* _Job_
Give the number of lines in this listing that hold "Muffins". No other words belong in the reply.

* _Records for the task_

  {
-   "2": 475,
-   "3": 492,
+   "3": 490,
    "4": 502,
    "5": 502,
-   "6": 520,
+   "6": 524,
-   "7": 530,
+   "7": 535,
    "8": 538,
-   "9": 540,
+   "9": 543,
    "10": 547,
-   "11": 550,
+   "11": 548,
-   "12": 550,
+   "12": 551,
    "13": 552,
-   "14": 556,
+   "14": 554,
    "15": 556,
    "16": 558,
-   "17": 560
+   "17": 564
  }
...
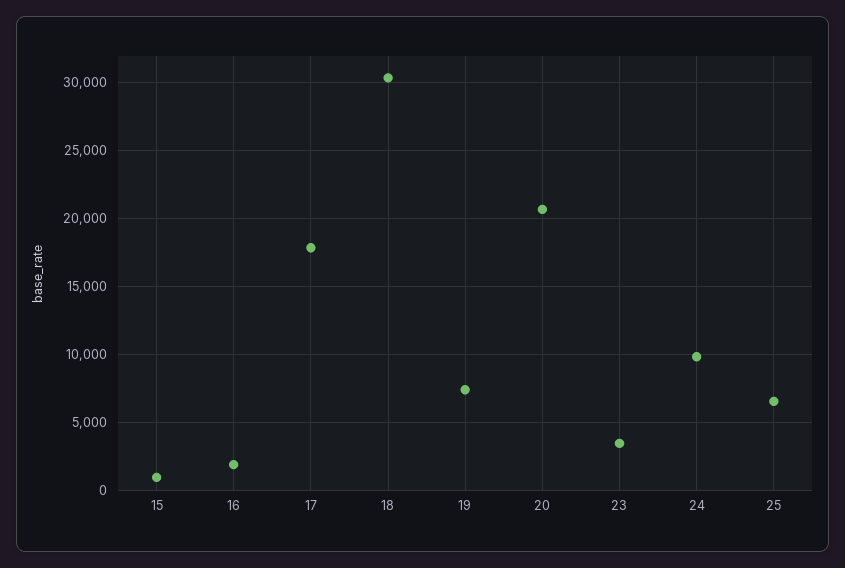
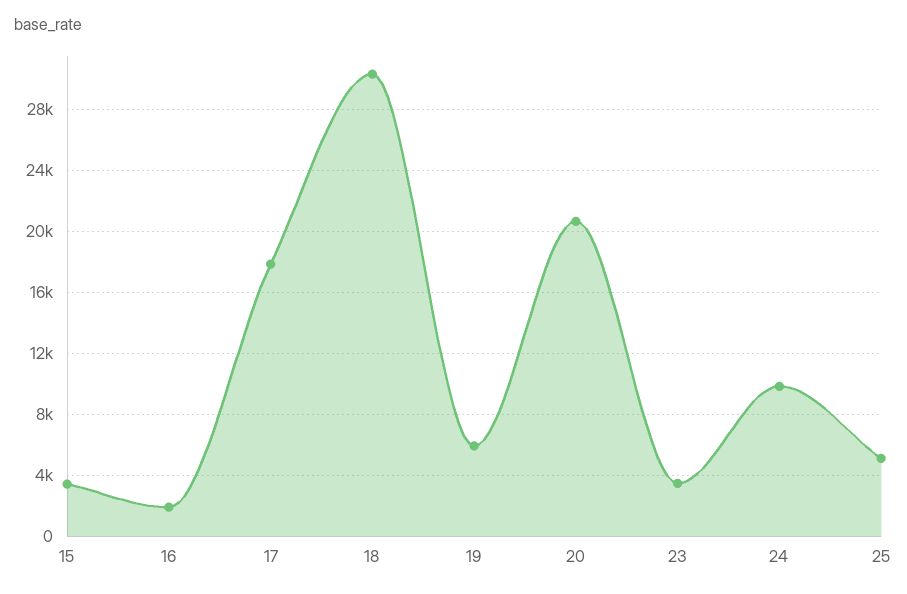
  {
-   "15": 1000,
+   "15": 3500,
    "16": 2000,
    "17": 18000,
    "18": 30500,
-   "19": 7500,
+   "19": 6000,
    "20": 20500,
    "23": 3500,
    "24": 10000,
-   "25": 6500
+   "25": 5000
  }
...
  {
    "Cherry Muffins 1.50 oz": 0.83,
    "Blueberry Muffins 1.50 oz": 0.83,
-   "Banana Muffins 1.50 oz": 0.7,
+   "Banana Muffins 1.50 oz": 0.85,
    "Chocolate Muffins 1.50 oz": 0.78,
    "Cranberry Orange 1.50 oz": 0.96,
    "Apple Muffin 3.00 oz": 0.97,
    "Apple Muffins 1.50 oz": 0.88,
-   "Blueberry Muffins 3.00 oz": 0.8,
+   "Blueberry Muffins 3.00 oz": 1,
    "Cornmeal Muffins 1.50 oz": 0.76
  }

* _Exercise output_
9